Île-de-France : pollution aux particules fines, polémique autour de la circulation différenciée à Paris

Île-de-France : pollution aux particules fines, polémique autour de la circulation différenciée à Paris
Des véhicules sur l'autoroute A1, le 27 juillet 2018

Orange avec AFP-Services, publié le vendredi 22 février 2019 à 09h35

En Île-de-France et dans plusieurs départements normands, un pic de pollution aux particules fines entraîne des restrictions de circulation sur les autoroutes et les voies rapides.

Plusieurs départements de la Normandie et de l'Île-de-France font l'objet d'un épisode de pollution atmosphérique, vendredi 22 février. Les capteurs de surveillance de qualité de l'air ont détecté, depuis mercredi, un dépassement du seuil d'information-recommandation de pollution aux particules fines PM10 fixé à 50 µg/m³.

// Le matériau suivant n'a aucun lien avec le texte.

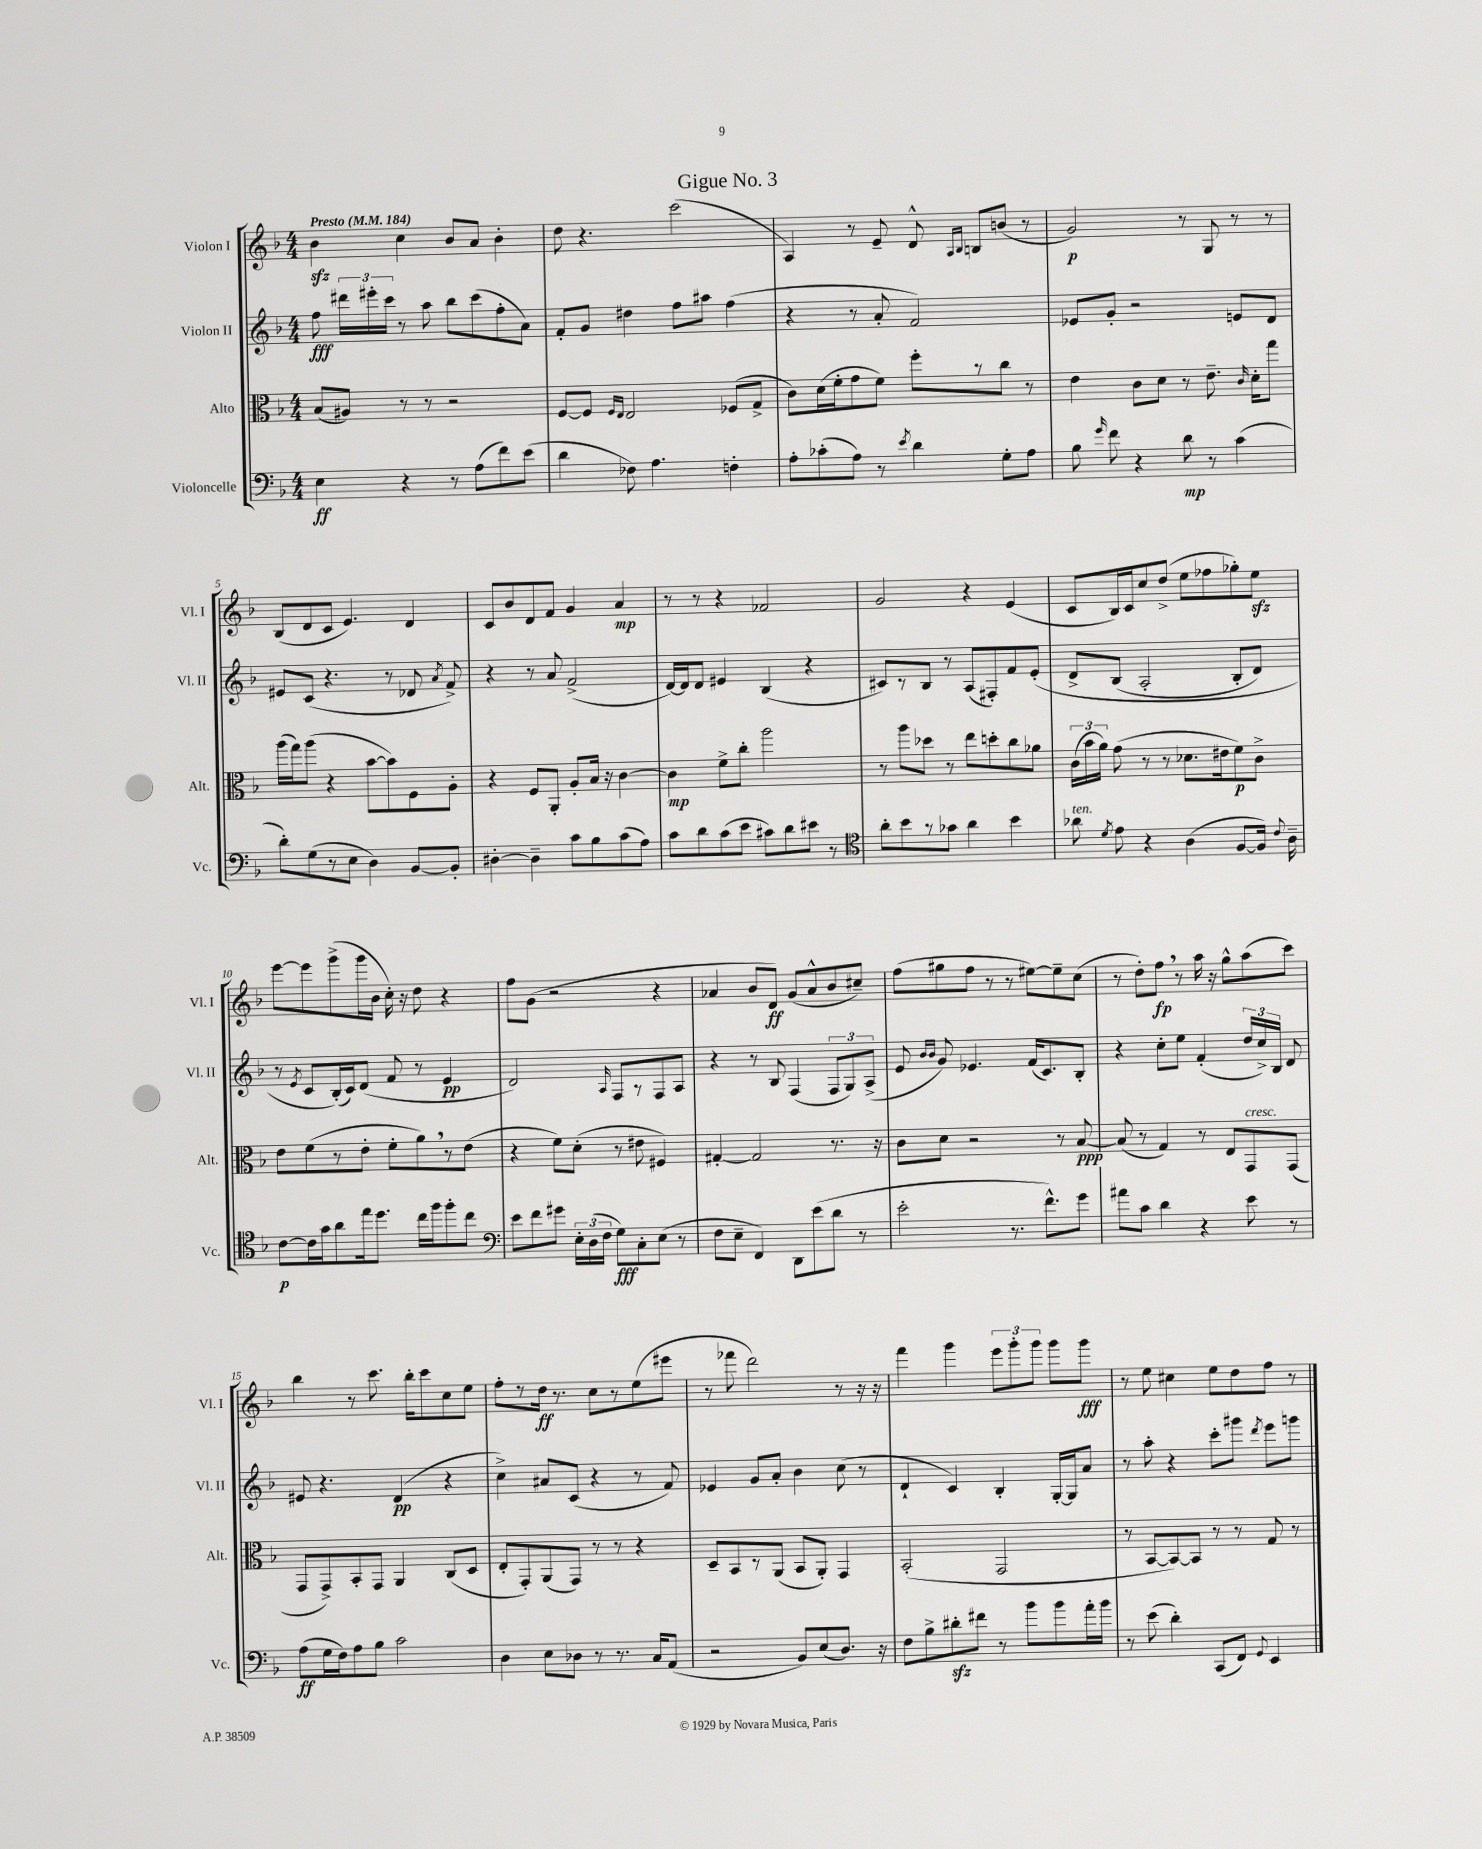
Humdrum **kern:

**kern	**kern	**kern	**kern
*staff4	*staff3	*staff2	*staff1
*clefF4	*clefC3	*clefG2	*clefG2
*k[b-]	*k[b-]	*k[b-]	*k[b-]
*M4/4	*M4/4	*M4/4	*M4/4
*MM184	*MM184	*MM184	*MM184
4E	(8B-	8ff	4b-
.	8A#)	24ddd#	.
.	.	24eee#'	.
.	.	24ccc	.
4r	8r	8r	4cc
.	8r	8aa	.
8r	2r	8bb-	8b-
(8A	.	(8ccc	8a
8f)	.	8ff'	4b-'
(8e	.	8a)	.
=	=	=	=
4d	[8F	8f'	8dd
.	8F]	8g	4.r
.	16qqF	.	.
.	16qqE	.	.
8F-)	2E	4dd#	.
4.A	.	.	.
.	.	8ff	(2ccc
.	.	8aa#	.
4F'	(8F-	(4ff	.
.	8G^	.	.
=	=	=	=
8A'	8c)	4r	4A)
(8c-'	(16d	.	.
.	16f'	.	.
8A)	8g	8r	8r
8r	8f)	8a'	8e~
8qe	.	.	.
4d	8ff'	2f)	8d^^
.	.	.	16qqA
.	.	.	16qqB-
.	8r	.	8B
8G'	8cc	.	(8b
8A	8r	.	8r
=	=	=	=
8B-	4e	8e-	2g)
16qqg	.	.	.
8f	.	8g'	.
4r	8c	2r	.
.	8d	.	.
8d	8r	.	8r
8r	8.e~	.	8G
(4c	.	8e	8r
.	16qqc	.	.
.	16d'	.	.
.	8gg	8d	8r
=	=	=	=
8d')	(16aa	8e#	(8B-
.	16gg)	.	.
(8G	(8aa	(8c	8d
8r	4r	4.r	8c
8E	.	.	4.e)
4D)	[8b-	.	.
.	8b-])	8r	.
[8BB-	8F	8d-	4d
.	.	8qa	.
8BB-']	8A'	8f^)	.
=	=	=	=
[4D#'	4r	4r	8c
.	.	.	8b-
4D#~]	8F	8r	8d
.	8AA'	8a	8f
8c	8A'	(2f^	4g
8B-	16B-	.	.
.	16r	.	.
(8c	[4c	.	4a
8A)	.	.	.
=	=	=	=
8c	4c]	[16d)	8r
.	.	16d]	.
8d	.	8d	8r
(8c	8f^	4e#	4r
8e	8cc'	.	.
8c#)	2aa	(4B-	2f-
8d	.	.	.
8e#	.	4r	.
8r	.	.	.
=	=	=	=
*clefC4	*	*	*
8a'	8r	8c#)	2g
8b-	8aa	8r	.
8r	8dd-	8B-	.
8g-	8r	8r	.
4a	8ee	(8A	4r
.	8dd'	8F#')	.
4b-	8cc	8f	(4e
.	8a-	&(8e'	.
=	=	=	=
8a-	(24c	8d^	8c
.	24b-	.	.
.	24a)	.	.
8qd	.	.	.
8e	(8g	(8B-	16B-)
.	.	.	16c
4r	8r	2A'	8cc
.	8r	.	(8dd^
(4A	8.d-	.	8ee
.	.	.	8ff-
.	16e#	.	.
[8F	8f)	8B-'	8gg-')
16F])	8c^	8d)	8ee
8qqc	.	.	.
16A~	.	.	.
=	=	=	=
[8c	8e	8r	[8eee
.	.	8qe	.
16c]	(8f	8c	8eee]
16g	.	.	.
8a	8r	(16B-'&)	(8ggg^
.	.	16c)	.
16ee	8e'	(8d	16ggg
8.dd	.	.	16b-
.	8f'	8f	16cc')
.	.	.	16r
16cc	8a)	8r	8dd
16ff	.	.	.
8ff'	8r	4e	4r
8cc	(8e	.	.
=	=	=	=
*clefF4	*	*	*
8e	4r	2d)	8ff
8f	.	.	(8g
8g#	8f)	.	2r
24E'	(8d'	.	.
(24D	.	.	.
24F	.	.	.
.	.	16qqA	.
8G)	8r	8F	.
8C'	8e#	8r	.
(8E	4F#)	8F	4r
8r	.	8A	.
=	=	=	=
8F	[4G#'	4r	4a-
8E~	.	.	.
4FF)	2G#]	8r	8b-
.	.	8B-	8d)
8DD	.	(4F	(8g
(8e	.	.	8a-^^
8d	8.r	12F	8b-
.	.	12G)	.
8r	.	.	8cc#~)
.	.	(12A^	.
.	16r	.	.
=	=	=	=
2e'	8c	8e	(8ff
.	.	16qqb-	.
.	.	16qqb-	.
.	8d	8g)	8gg#
.	2r	4.e-	8ff
.	.	.	8r
8.r	.	.	8r
.	.	(16f	[8ee#)
8.f^^)	.	8.c)	.
.	8r	.	8ee#~]
8g	[8B-	8B-'	(8cc
=	=	=	=
8a#	(8B-]	4r	8r
8c	8r	.	8dd')
4d	4G)	8cc'	8ff
.	.	8ee	8r
4r	8r	(4f'	16aa
.	.	.	16r
.	8E	.	8gg^^
8e	8GG	24dd	(8aa
.	.	24cc^)	.
.	.	24B-	.
8r	(8GG	8d	8ccc)
=	=	=	=
(8A	8GG	8e#	4bb-
16G	8GG^)	4.r	.
16F)	.	.	.
8A	8BB-'	.	8r
8B-	8GG	.	8.ccc
2c	4AA	(4d	.
.	.	.	16bb-'
.	.	.	8ccc
.	(8C	4r	8cc
.	8D	.	8ee
=	=	=	=
4D	8E'	4cc^)	8ff'
.	8GG')	.	8r
8E	(8AA	8a#	16dd
.	.	.	8.r
8D-	8GG)	(8c	.
8r	8r	4r	8cc
8.r	8r	.	8r
.	4r	8r	(8ee
16C	.	.	.
(8AA	.	8f)	8eee#
=	=	=	=
2r	8D~	4e-	8r
.	8BB-	.	8fff-
.	8r	8g	2ddd)
.	(8AA	8a'	.
8BB-)	8BB-	4b-	.
(8E	8AA')	.	.
8.D)	4GG	(8cc	8r
.	.	8r	16r
16r	.	.	16r
=	=	=	=
8F	(2BB-'	4d`	4fff
8B-^	.	.	.
8d#'	.	4c)	4ggg
8f#	.	.	.
8r	2GG	4B-'	12eee
.	.	.	12ggg'
8b-	.	.	.
.	.	.	12ggg
8b-	.	[16G'	8ggg
.	.	16G]	.
16a'	.	8a	8ggg
16b-	.	.	.
=	=	=	=
8r	8r	8r	8r
(8e	[8BB-	8aa'	8ee
4d')	8BB-_)	4r	4cc#
.	8BB-]	.	.
(8CC	8r	8ccc'	8ee
8FF)	8r	8ggg#	8dd
8qqGG	.	8qddd	.
4EE	8G	8eee	8ff
.	8r	8ggg	8r
==	==	==	==
*-	*-	*-	*-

Des mesures de restriction de circulation ont été prises.

En Île-de-France, la préfecture de Police de Paris a annoncé un abaissement de 20 km/h des limitations de vitesse en vigueur sur les autoroutes et les voies rapides, sans toutefois descendre en-dessous de 70 km/h. Ainsi, les portions autoroutières habituellement à 130 km/h sont limitées à 110 km/h. Ces mesures réglementaires sont également appliquées dans l'Eure, le Calvados et la Seine-Maritime.


La mairie de Paris déplore l'absence de circulation différenciée

Aucune mesure de circulation différenciée n'a toutefois été prise à Paris, malgré une demande d'Anne Hidalgo qui souhaitait une restriction "sans attendre" concernant les véhicules les plus polluants tels que ceux qui sont sous le régime des vignettes Crit'air 4 et 5 (diesels immatriculés avant 2006 et 2001). "La santé publique des citoyens n'est manifestement pas une priorité pour l'État", a déploré Christophe Najdovski, maire adjoint de Pairs en charge des transports.

Les Parisiens sont néanmoins incités à utiliser les transports en commun. En ce sens, le stationnement résidentiel est gratuit pour les habitants.